### Instructions to follow:
Copy every line of the data below without any changes, and leave the pictures out.
==== Data shown
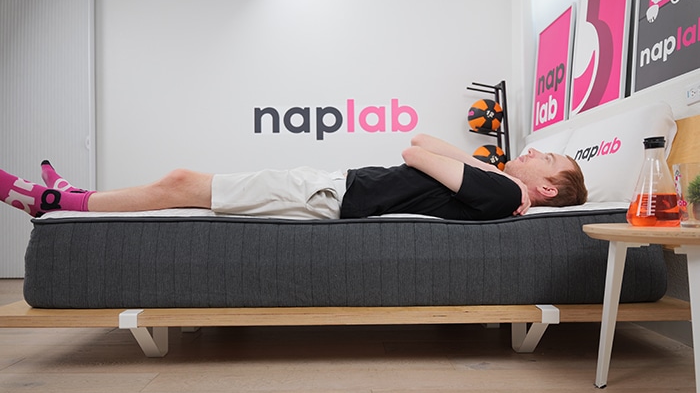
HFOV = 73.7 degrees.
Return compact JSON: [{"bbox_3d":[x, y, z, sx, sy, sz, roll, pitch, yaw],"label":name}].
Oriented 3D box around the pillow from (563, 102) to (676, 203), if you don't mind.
[{"bbox_3d":[1.015,-0.148,1.855,0.155,0.390,0.650,18,0,-2],"label":"pillow"}]

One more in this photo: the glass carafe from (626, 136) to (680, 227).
[{"bbox_3d":[0.768,-0.038,1.175,0.117,0.229,0.117,0,0,0],"label":"glass carafe"}]

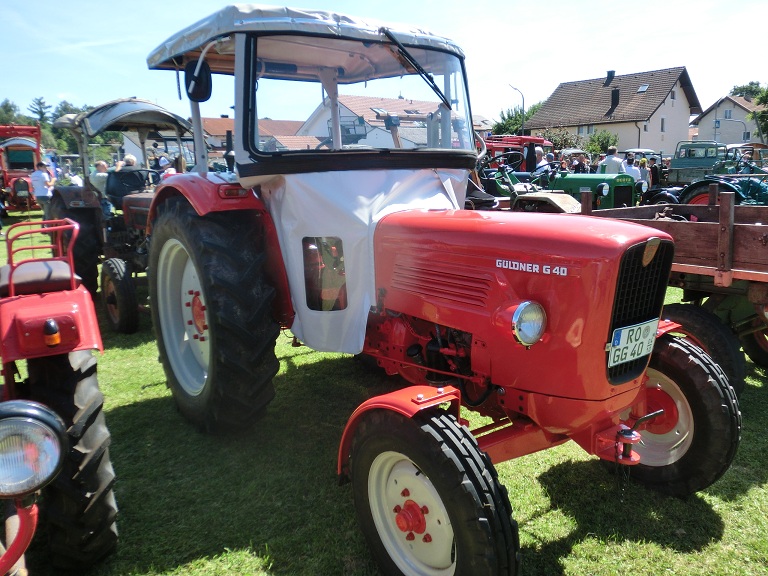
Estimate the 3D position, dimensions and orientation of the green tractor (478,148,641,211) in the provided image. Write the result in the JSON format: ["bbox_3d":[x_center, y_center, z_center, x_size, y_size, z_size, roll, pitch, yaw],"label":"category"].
[{"bbox_3d":[2.215,-1.009,8.906,1.500,1.580,2.850,-9,13,-35],"label":"green tractor"}]

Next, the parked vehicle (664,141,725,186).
[{"bbox_3d":[12.910,-4.750,25.500,1.750,2.350,3.900,2,11,18],"label":"parked vehicle"}]

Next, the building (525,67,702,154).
[{"bbox_3d":[18.058,-12.421,49.274,9.400,8.500,11.400,-10,14,-40],"label":"building"}]

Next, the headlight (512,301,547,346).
[{"bbox_3d":[0.473,0.116,2.101,0.152,0.155,0.090,-9,13,-35],"label":"headlight"}]

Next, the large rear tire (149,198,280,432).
[{"bbox_3d":[-1.064,0.169,3.740,0.320,1.380,1.380,-9,13,-35],"label":"large rear tire"}]

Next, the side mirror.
[{"bbox_3d":[-0.881,-0.981,2.951,0.140,0.205,0.060,-9,13,-35],"label":"side mirror"}]

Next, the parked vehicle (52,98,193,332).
[{"bbox_3d":[-2.788,-0.960,7.293,1.650,2.380,3.250,-9,13,-35],"label":"parked vehicle"}]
========
### Completed exercise:
HFOV = 73.7 degrees.
Return compact JSON: [{"bbox_3d":[x, y, z, sx, sy, sz, roll, pitch, yaw],"label":name}].
Oriented 3D box around the pillow from (563, 102) to (676, 203), if you don't mind.
[{"bbox_3d":[1.015,-0.148,1.855,0.155,0.390,0.650,18,0,-2],"label":"pillow"}]

One more in this photo: the glass carafe from (626, 136) to (680, 227).
[{"bbox_3d":[0.768,-0.038,1.175,0.117,0.229,0.117,0,0,0],"label":"glass carafe"}]

Estimate the 3D position, dimensions and orientation of the green tractor (478,148,641,211) in the provided image. Write the result in the JSON format: ["bbox_3d":[x_center, y_center, z_center, x_size, y_size, z_size, roll, pitch, yaw],"label":"category"].
[{"bbox_3d":[2.215,-1.009,8.906,1.500,1.580,2.850,-9,13,-35],"label":"green tractor"}]

Next, the parked vehicle (664,141,725,186).
[{"bbox_3d":[12.910,-4.750,25.500,1.750,2.350,3.900,2,11,18],"label":"parked vehicle"}]

Next, the building (525,67,702,154).
[{"bbox_3d":[18.058,-12.421,49.274,9.400,8.500,11.400,-10,14,-40],"label":"building"}]

Next, the headlight (512,301,547,346).
[{"bbox_3d":[0.473,0.116,2.101,0.152,0.155,0.090,-9,13,-35],"label":"headlight"}]

Next, the large rear tire (149,198,280,432).
[{"bbox_3d":[-1.064,0.169,3.740,0.320,1.380,1.380,-9,13,-35],"label":"large rear tire"}]

Next, the side mirror.
[{"bbox_3d":[-0.881,-0.981,2.951,0.140,0.205,0.060,-9,13,-35],"label":"side mirror"}]

Next, the parked vehicle (52,98,193,332).
[{"bbox_3d":[-2.788,-0.960,7.293,1.650,2.380,3.250,-9,13,-35],"label":"parked vehicle"}]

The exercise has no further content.